Il Presidente Mattarella e la “felicizia”

Ho potuto ascoltare il discorso del Presidente Mattarella, ne ho letti ampi resoconti. Condivido tutto,  sia il contenuto che l’autorevole garbo,  e tra le diverse osservazioni giornalistiche fatte , una mi ha colpito più di tutte , quella di Enrico Mentana . Lui scrive: “Chi ha visto in Mattarella il capo dell’opposizione non ha capito niente. È il guardiano della democrazia, e della comunità. Chi nel governo è insofferente ai vincoli dell’arbitro in realtà non sopporta le regole, chi invoca l’arbitro come freno alla maggioranza ammette di non saperlo fare da solo”.

Forse ne ha per tutti il Presidente, sia per il governo sia che per chi oggi ad esso si oppone . Infatti,  se da una parte parla esplicitamente di chi gratta il fondo del barile  delle paure , dall’altra, in maniera più sfumata, si coglie l’accenno a chi fa , come dice Mentana, il tifo per l’arbitro.

Devo immaginare, al netto di quel che sappiamo, che forse questi anomali tifosi, tra cui  anch’io , non entrano in campo come dovrebbero perché non stimano a sufficienza la propria parte. Perché non la sentono capace di offrire coesione e organizzazione al proprio e all’altrui dissenso.
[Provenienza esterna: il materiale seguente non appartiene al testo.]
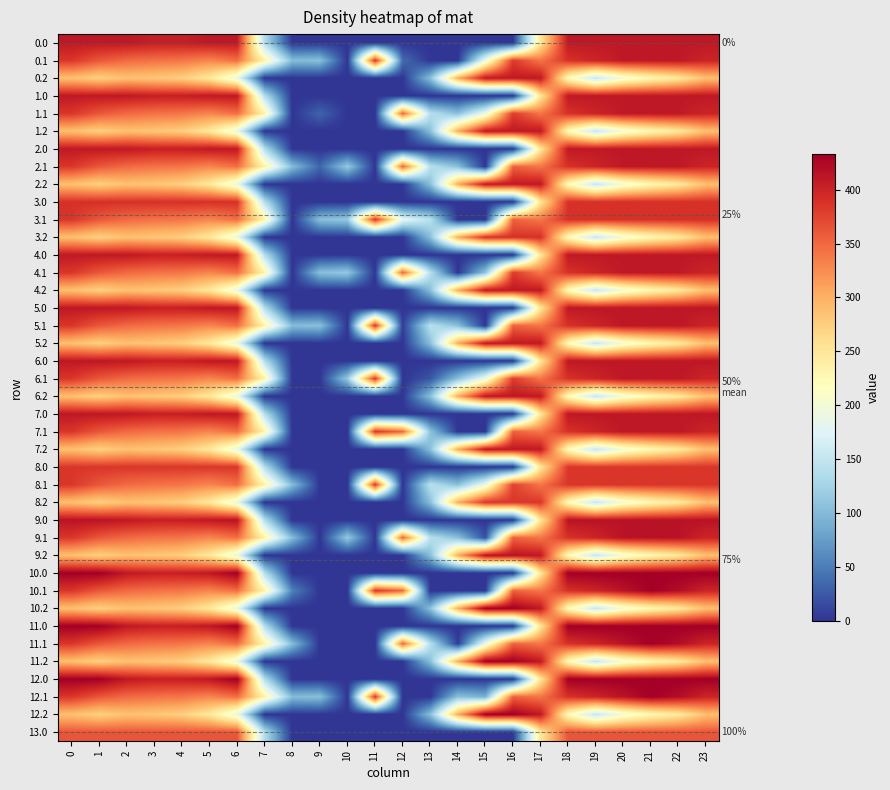

At which label is 2.0 closest to 205?

17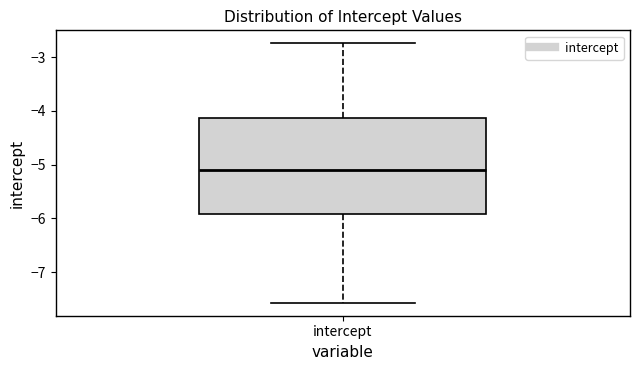

Transcribe this box plot: give where the median line is, the range the box spans, and where the two whiskers end, as read against the y-axis. The values are not printed on the chart, so give them approximately, as read against the axis.

median -5.1, box -5.9 to -4.1, whiskers -7.6 to -2.7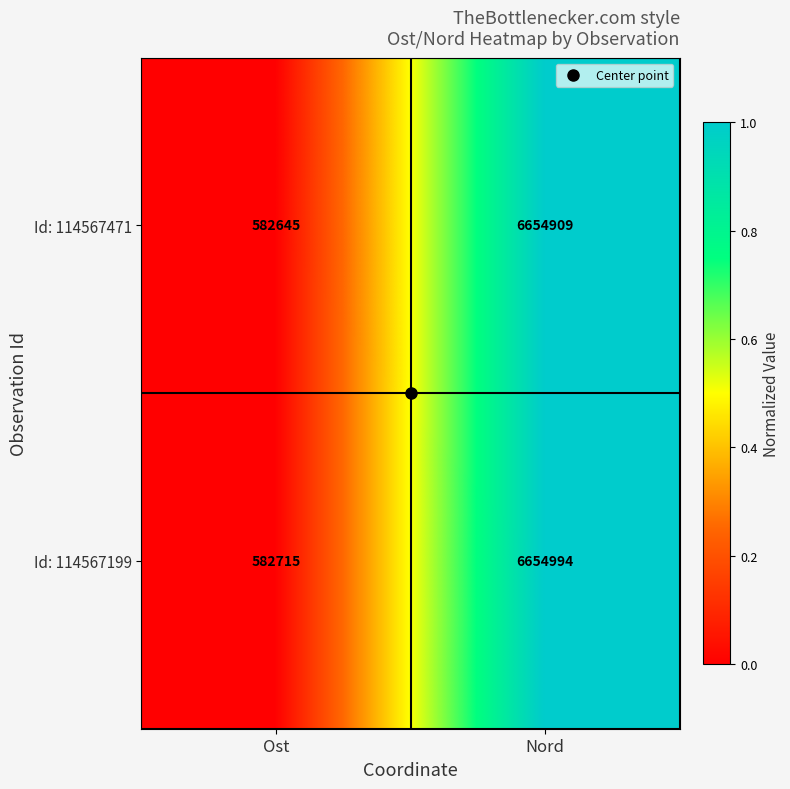

At which category is the sum across all series the highest?

Nord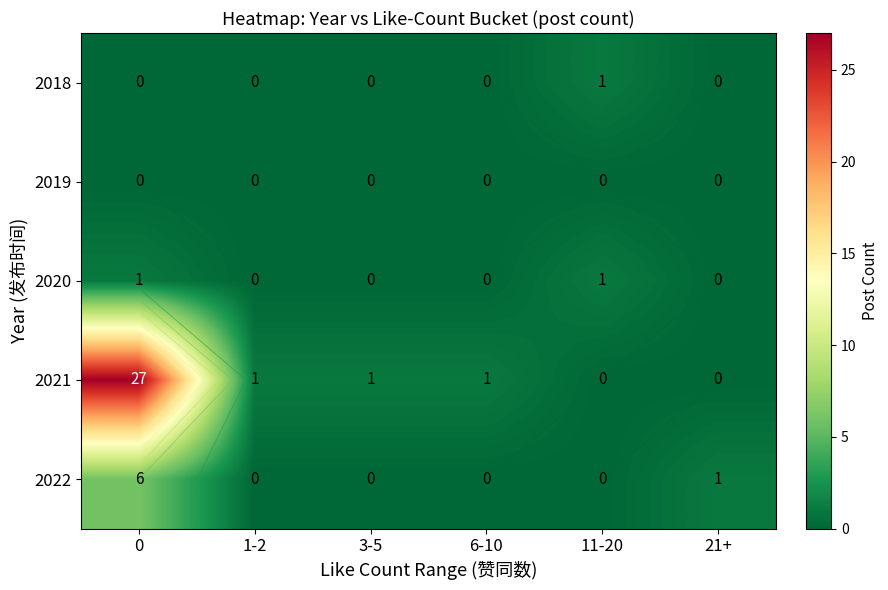

How many data points in 2018 are above 0?

1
Un deficit di autostima, di vicinanza, di amicizia in definitiva. Uno status che va assolutamente colmato. E qui, ancora una volta , il Presidente ci viene in aiuto, parlando di valori antichi con una parola inventata da una bambina : “ felicizia “ .

Un misto di ottimismo ed affidamento tra chi ha buone intenzioni comuni. Un qualcosa che consenta, a chi si ritrova nei valori della vicinanza e della tolleranza, di organizzarsi cercando ciò che unisce e non quel che divide. Qualcosa che consenta a tutti noi di sbarazzarsi della rabbia, della frustrazione,dei personalismi, delle furbizie idiote.

Che ci consenta di scendere nuovamente in campo usando per il bene comune i mezzi che questo tempo ci offre. Senza abbandonarli a chi della rabbia, della paura e dell’insicurezza fa un motore potente. Impariamo a praticare quel che suggerisce questa nuova parola .

Oggi  per dire insieme la nostra , domani per batterci efficacemente ed a viso aperto contro ciò che ancora una volta esce dal fondo del barile.